» YOUR INSTRUCTIONS:
For the word "output", search the records and show each line in which it occurs.

===

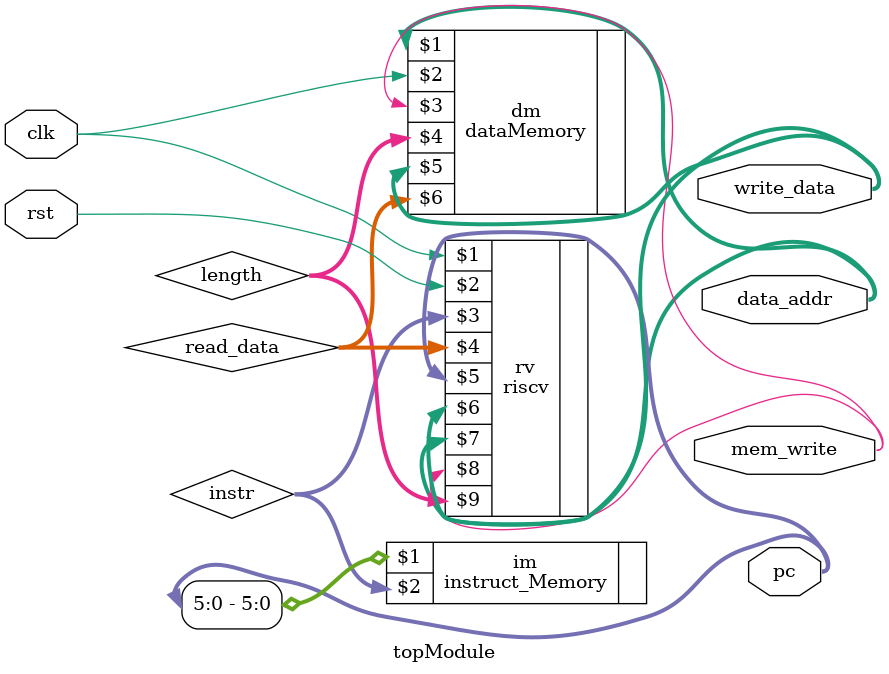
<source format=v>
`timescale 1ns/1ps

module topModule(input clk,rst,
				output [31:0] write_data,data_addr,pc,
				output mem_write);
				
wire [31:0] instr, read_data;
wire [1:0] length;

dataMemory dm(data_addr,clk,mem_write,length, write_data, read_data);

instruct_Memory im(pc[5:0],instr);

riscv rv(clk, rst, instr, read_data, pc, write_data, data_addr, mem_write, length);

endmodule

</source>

===

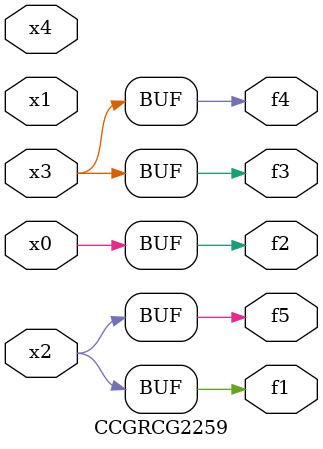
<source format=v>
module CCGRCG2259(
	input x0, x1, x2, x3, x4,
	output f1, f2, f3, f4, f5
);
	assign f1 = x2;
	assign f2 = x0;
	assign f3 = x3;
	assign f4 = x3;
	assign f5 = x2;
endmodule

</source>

===

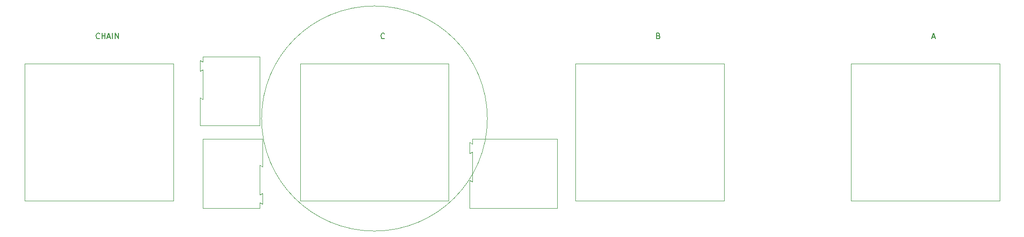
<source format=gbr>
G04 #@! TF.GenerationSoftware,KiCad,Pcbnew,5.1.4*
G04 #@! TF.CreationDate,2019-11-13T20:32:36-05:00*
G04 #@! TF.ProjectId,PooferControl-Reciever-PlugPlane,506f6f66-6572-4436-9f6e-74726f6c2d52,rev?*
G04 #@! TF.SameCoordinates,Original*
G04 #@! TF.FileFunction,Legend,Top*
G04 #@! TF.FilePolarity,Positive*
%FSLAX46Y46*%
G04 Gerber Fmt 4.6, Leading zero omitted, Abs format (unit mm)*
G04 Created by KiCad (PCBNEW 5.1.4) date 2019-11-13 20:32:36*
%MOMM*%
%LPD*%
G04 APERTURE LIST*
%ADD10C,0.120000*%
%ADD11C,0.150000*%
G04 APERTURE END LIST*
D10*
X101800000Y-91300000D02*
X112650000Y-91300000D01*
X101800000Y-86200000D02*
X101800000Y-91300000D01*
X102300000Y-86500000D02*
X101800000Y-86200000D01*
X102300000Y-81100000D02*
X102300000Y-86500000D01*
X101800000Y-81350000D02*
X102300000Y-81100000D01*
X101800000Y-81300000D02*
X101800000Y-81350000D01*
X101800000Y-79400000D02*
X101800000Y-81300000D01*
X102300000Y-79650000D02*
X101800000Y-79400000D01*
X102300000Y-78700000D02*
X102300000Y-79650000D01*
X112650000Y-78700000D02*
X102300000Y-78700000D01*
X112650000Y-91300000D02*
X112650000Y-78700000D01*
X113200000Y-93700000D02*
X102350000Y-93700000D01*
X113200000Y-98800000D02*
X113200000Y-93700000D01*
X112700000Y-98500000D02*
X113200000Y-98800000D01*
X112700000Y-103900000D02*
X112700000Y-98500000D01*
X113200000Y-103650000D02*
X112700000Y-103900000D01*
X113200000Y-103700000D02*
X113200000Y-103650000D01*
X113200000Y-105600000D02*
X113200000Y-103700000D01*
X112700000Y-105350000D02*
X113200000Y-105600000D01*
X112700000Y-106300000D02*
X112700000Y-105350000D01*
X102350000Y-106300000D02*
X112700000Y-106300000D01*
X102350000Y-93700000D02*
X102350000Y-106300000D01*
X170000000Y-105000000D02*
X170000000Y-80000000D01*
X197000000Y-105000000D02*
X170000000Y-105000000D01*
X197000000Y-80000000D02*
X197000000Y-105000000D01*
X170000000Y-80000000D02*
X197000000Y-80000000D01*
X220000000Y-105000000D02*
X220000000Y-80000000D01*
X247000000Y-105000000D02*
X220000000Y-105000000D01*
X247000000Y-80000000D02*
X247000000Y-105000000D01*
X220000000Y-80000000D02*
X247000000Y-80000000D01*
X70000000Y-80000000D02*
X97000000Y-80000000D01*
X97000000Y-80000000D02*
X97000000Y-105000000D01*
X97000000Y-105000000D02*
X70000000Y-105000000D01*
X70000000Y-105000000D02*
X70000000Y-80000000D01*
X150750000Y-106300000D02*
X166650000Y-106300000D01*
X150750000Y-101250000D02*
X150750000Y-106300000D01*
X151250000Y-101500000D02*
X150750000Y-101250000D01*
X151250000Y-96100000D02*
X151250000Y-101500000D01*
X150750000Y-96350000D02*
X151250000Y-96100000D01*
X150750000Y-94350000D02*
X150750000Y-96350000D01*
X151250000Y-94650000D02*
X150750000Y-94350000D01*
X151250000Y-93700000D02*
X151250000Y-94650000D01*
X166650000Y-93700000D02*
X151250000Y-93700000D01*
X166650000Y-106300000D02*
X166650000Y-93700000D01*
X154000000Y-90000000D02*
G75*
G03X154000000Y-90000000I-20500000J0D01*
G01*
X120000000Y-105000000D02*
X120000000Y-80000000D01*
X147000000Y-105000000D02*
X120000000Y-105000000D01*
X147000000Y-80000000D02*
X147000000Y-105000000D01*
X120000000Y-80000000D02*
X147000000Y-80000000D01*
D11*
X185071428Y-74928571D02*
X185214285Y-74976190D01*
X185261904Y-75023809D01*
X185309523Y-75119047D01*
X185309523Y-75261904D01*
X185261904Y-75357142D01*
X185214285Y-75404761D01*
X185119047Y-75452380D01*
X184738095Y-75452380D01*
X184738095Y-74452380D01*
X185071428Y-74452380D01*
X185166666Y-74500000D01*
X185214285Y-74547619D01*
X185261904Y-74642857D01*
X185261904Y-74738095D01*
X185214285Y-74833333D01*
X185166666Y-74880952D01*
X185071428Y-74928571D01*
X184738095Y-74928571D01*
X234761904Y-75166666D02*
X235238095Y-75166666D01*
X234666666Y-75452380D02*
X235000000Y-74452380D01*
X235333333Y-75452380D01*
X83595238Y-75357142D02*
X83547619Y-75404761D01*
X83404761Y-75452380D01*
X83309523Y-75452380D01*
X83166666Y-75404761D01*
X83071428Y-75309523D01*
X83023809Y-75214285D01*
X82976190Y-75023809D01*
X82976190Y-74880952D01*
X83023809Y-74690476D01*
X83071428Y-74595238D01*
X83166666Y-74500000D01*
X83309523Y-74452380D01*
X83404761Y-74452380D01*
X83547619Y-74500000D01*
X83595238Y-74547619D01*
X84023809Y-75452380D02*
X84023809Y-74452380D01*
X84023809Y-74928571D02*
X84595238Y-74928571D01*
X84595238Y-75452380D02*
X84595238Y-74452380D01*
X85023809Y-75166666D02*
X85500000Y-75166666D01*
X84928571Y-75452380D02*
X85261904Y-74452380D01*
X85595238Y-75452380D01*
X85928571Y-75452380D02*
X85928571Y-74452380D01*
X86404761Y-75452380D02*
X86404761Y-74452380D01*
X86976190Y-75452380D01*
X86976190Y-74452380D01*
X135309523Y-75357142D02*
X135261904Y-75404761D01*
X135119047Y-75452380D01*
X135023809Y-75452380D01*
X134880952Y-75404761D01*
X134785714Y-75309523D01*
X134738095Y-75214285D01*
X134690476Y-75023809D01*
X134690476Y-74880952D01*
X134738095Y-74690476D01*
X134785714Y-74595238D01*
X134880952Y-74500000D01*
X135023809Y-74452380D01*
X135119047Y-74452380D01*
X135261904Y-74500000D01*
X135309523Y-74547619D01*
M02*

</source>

===

» THE ANSWER:
				output [31:0] write_data,data_addr,pc,
				output mem_write);
	output f1, f2, f3, f4, f5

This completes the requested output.